Huge coke bust at Suriname harbour

PARAMARIBO--Police in Suriname have confiscated a 2,500-kilogram cocaine shipment in Paramaribo. Entrepreneur Nitender Oemrawsingh, who owns Nivash Rice, has been arrested.

  The major coke bust was made on Tuesday, at the Jules Sedney port in the southern district of the capital. The drugs were hidden in eight containers filled with rice, awaiting loading at the harbour from where they were destined for France, through Guadeloupe.

  Police report that members of the port’s Security Department stumbled upon the shipment during their regular controls, after which they alerted the Narcotics Brigade of the Police Corps Suriname KPS.

  Police remained tight-lipped on the investigation and promised more information when it becomes prudent, but news reports say that businessman Nitender Oemrawsingh, the consignee of the shipment, has been arrested by police in district Nickerie, in the west of the country, where most rice farms are located. The rice apparently originated from Oemrwasingh’s refinery. A private customs consultant has also been arrested and another rice exporter is also in police’s crosshairs, it has been reported.

  Police have hinted that more arrests will likely follow. The containers had already been screened and sealed off by customs before the contraband was found.

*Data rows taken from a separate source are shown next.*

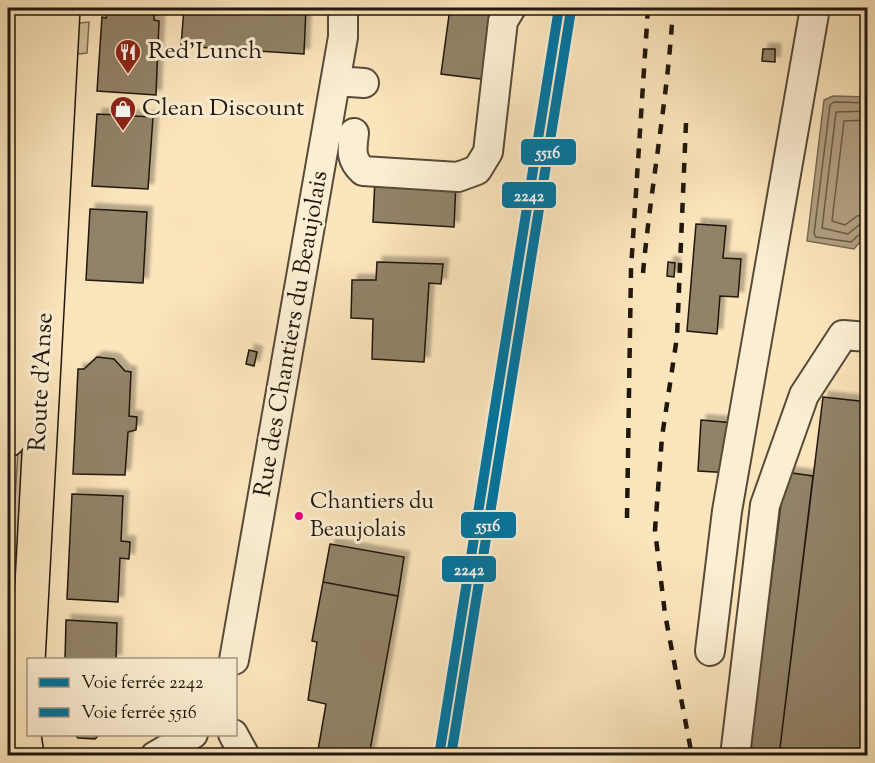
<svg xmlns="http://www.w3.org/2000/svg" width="875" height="763" viewBox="0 0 875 763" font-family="'Sorts Mill Goudy',serif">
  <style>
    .green { fill: #d6c29e; stroke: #7b6c54; stroke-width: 1.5 }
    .water { fill: #b19f80; stroke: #776951; stroke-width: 1.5 }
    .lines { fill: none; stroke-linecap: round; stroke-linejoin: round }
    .shore { stroke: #685b46; stroke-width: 1.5 }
    .building { fill: #928267; stroke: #20170b; stroke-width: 1.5; filter: url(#shadow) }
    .minor-casing { stroke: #574a37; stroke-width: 32 }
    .major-casing { stroke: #20170b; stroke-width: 36 }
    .minor { stroke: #fceed3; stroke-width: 28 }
    .major { stroke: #fbe5bc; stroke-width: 33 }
    .rail { stroke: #20170b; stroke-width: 4.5; stroke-dasharray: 10 10; stroke-linecap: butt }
    .rail-1-casing { stroke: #fceed3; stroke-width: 15 }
    .rail-2-casing { stroke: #fceed3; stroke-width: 15 }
    .rail-1 { stroke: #0075a1; stroke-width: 10 }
    .rail-2 { stroke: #0075a1; stroke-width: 10 }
    .bus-dot { fill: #e5007d; stroke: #fceed3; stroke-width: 2 }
    .labels { text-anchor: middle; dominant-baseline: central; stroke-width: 6; stroke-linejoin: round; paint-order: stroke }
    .bus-label { font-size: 22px; fill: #20170b; stroke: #fceed3; text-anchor: start }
    .poi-label { font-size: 24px; fill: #20170b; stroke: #fceed3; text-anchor: start }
    .street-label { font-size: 24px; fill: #20170b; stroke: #fceed3 }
    .line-badge { stroke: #fceed3; stroke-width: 2 }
    .badge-label { font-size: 16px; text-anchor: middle; font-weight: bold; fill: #fff }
  </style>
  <defs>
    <filter id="shadow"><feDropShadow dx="5.5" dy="-5.5" stdDeviation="1.5" flood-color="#0004"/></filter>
  </defs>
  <rect width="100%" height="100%" fill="#fbe5bc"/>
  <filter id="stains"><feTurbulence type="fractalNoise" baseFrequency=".00333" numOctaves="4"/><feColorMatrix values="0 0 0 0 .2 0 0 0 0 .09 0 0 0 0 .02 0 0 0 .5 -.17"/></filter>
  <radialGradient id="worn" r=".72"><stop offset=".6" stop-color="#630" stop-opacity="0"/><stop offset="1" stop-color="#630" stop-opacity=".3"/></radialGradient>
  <path class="green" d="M89 22 87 53 71 55V24Z
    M37 123 12 729H8V621Z"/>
  <path class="water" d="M833 96 867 97V234L854 249 807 241 824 100Z"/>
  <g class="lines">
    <path class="shore" d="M868 103 834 102 830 105 814 234 816 237 851 242 862 232 868 231
      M868 111 836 112 822 228 848 234 859 225 868 223
      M868 120 844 121 832 221 845 225 857 216 868 214"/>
  </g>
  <path class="building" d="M134 8 154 15V20L159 21 156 95 97 91 102 17 106 18 107 12Z
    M184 8H306L304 54 181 46Z
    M450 8H498L488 80 441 74Z
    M763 49H775V62L762 61Z
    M97 114 153 117 148 189 92 186Z
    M375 178 456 182 454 227 373 222Z
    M90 209 147 212 143 283 86 280Z
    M696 224 726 226 723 258 741 259 738 297 720 296 717 334 687 331Z
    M377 262 443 264 441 284 429 283 424 362 372 359 373 319 351 318 352 280H376Z
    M668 262 675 263 674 277 667 276Z
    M249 350 257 352 254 366 246 364Z
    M97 357 114 359 125 371 131 372 129 416 137 417 136 430 128 432 125 475 73 474 78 369H84Z
    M823 397 868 402V756H779Z
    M701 420 735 423 732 473 698 471Z
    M785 472 813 476 779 756H749Z
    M72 494 123 496 121 541 130 542 129 559 120 558 118 602 67 599Z
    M330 544 404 557 398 596 323 582Z
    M323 582 398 596 369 756H317L326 704 308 700 317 642 312 641Z
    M66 620 117 623 116 660H65Z
    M74 734H100L95 739 78 738Z"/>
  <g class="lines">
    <g class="minor-casing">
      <path id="minor" d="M336 81 364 83
        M354 133C352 150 350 159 363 171L458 177 477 170 488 152 503 21 511 8
        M710 651 727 511 815 8
        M234 660 343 37V8
        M233 734 245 756
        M155 756 193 734
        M735 756 765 505 804 395 843 335 868 337"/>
    </g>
    <g class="major-casing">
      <path id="major" d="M8 440 31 19 26 8
        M27 756 24 735 63 8"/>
    </g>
    <use href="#minor" class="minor"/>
    <use href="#major" class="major"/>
    <path class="rail" d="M686 123 677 337 662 437 655 530 665 614 692 756
      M643 273C651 184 668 97 673 8
      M627 518 631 269 648 8"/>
    <g class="rail-1-casing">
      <path id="rail-1" d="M439 756 559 8"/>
    </g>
    <g class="rail-2-casing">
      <path id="rail-2" d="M451 756 571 10"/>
    </g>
    <use href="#rail-1" class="rail-1"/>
    <use href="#rail-2" class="rail-2"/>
  </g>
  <defs>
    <g id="restaurant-pin" transform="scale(1.35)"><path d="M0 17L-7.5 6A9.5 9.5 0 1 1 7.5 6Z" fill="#8f2418" stroke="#fceed3"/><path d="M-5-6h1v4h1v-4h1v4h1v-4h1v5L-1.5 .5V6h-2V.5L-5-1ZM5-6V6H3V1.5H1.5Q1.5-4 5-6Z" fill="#fff"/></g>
    <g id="shop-pin" transform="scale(1.35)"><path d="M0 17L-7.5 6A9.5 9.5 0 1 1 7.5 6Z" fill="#8f2418" stroke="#fceed3"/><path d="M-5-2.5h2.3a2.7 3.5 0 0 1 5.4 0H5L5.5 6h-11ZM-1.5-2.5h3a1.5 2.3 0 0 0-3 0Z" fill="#fff"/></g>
  </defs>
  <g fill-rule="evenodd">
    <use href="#restaurant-pin" x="128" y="52"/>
    <use href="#shop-pin" x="123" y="109"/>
  </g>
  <circle class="bus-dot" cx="299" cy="516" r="5"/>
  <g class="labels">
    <g class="bus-label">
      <text x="310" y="503">Chantiers du<tspan x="310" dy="28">Beaujolais</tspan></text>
    </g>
    <g class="poi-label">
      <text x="148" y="52">Red'Lunch</text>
      <text x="142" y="109">Clean Discount</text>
    </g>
    <g class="street-label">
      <text transform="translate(292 334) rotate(-80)">Rue des Chantiers du Beaujolais</text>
      <text transform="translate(42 382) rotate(-87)">Route d'Anse</text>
    </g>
  </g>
  <g class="line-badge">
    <rect x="520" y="138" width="57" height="28" rx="6" fill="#0075a1"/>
    <rect x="501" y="181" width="56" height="28" rx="6" fill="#0075a1"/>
    <rect x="460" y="511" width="57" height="28" rx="6" fill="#0075a1"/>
    <rect x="441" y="555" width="56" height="28" rx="6" fill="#0075a1"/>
  </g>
  <g class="badge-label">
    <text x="548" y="158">5516</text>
    <text x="529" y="201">2242</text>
    <text x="488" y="531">5516</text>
    <text x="469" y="575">2242</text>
  </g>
  <rect width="875" height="763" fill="none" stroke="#fbe5bc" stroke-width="30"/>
  <rect x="9" y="9" width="857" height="745" fill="none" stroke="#20170b" stroke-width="3"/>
  <rect x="15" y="15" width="845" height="733" fill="none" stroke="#20170b" stroke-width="1.5"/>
  <rect x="27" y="658" width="210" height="78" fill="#fceed3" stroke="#a49883" stroke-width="1.5"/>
  <rect x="39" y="678" width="30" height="9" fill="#0075a1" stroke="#a49883" stroke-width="1.5"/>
  <text x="81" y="688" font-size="18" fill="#20170b">Voie ferrée 2242</text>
  <rect x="39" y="708" width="30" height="9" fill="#0075a1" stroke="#a49883" stroke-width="1.5"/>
  <text x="81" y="718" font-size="18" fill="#20170b">Voie ferrée 5516</text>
  <rect width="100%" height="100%" filter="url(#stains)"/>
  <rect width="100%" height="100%" fill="url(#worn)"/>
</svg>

  Authorities stepped up controls of containers at the Jules Sedney harbour in October 2017, after several record drug busts there that year. In February, July and October 2017, police found more than 3,000 kilograms at the harbour. The United Nations Office on Drugs and Crime (UNODC) assisted Suriname in setting up the 100 per cent controls of all containers, cars and other vehicles that pass through the main port in Paramaribo.